*What the task requires*. Copy out each line of the data that holds the word "knee".

Joint position lists
□ □ □ □
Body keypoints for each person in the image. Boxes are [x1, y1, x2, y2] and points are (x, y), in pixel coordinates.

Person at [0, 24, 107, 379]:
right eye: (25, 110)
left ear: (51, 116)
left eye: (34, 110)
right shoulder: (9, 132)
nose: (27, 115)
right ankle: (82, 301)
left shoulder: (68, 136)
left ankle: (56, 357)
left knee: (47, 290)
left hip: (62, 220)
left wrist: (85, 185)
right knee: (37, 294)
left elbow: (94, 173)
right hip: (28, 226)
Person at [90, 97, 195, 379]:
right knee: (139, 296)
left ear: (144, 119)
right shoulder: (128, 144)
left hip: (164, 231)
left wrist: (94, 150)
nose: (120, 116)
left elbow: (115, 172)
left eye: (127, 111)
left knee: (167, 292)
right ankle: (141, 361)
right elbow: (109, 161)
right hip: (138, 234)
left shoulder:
□ □ □ □
*Result of this task*.
left knee: (47, 290)
right knee: (37, 294)
right knee: (139, 296)
left knee: (167, 292)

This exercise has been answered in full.